Study text

The Mediterranean diet was declared Intangible Cultural Heritage in 2010 by the United Nations Educational, Scientific, and Cultural Organization (UNESCO). It has been awarded such recognition because it involves “a set of skills, knowledge, rituals, symbols and traditions concerning crops, harvesting, fishing, animal husbandry, conservation, processing, cooking, and particularly the sharing and consumption of food”.
The Mediterranean diet includes the cuisine and culture of Cyprus, Croatia, Spain, Greece, Italy, Morocco, and Portugal. It has a great emphasis on food as celebration as it plays a huge role in social gatherings; strengthening communities and the collective identity. Women are in charge of passing down the traditions, from ancient recipes for baking bread to the craftsmanship of ceramic plates and other food receptacles. The elderly are highly respected. And farmers and other local producers are distinguished at the lively markets, where their knowledge is also transmitted to the general public.
Key Mediterranean lifestyle factors are relationships, pleasure and leisure, which help to reduce stress and contribute to mental well-being. Moderate-intensity activity is part of the everyday life. Think of long walks or even a couple of hours of gardening. At least two and a half hours of moderate exercise a week with a couple of muscle-strengthening activities is strongly recommended.

Data excerpts

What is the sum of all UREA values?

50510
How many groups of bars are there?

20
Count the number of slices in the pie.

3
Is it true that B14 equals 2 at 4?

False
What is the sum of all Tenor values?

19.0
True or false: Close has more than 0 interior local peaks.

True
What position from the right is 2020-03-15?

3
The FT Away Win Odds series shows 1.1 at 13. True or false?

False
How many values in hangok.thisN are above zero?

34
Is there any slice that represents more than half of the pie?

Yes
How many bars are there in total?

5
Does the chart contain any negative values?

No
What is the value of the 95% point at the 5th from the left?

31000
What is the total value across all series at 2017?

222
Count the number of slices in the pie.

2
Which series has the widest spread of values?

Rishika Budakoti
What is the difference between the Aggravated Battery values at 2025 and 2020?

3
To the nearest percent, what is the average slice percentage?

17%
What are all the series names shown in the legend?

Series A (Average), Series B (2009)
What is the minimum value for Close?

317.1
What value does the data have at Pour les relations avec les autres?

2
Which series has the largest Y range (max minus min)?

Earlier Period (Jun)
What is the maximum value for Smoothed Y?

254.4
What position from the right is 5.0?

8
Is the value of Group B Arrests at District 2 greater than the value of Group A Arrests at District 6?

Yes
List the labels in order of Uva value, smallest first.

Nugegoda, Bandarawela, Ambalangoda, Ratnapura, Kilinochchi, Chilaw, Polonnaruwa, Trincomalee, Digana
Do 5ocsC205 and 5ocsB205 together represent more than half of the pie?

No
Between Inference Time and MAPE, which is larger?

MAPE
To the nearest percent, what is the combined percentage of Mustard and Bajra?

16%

Work instruction 1
According to the Mediterranean diet text, in what year did UNESCO declare the diet Intangible Cultural Heritage?
Work instruction 2
Please reproduce word for word the part of the Mediterranean diet text starting at "Key Mediterranean lifestyle" and ending at "is strongly recommended.".
You can leave the rows aside; none of the work depends on them.

Answer 1
In 2010.

Answer 2
Key Mediterranean lifestyle factors are relationships, pleasure and leisure, which help to reduce stress and contribute to mental well-being. Moderate-intensity activity is part of the everyday life. Think of long walks or even a couple of hours of gardening. At least two and a half hours of moderate exercise a week with a couple of muscle-strengthening activities is strongly recommended.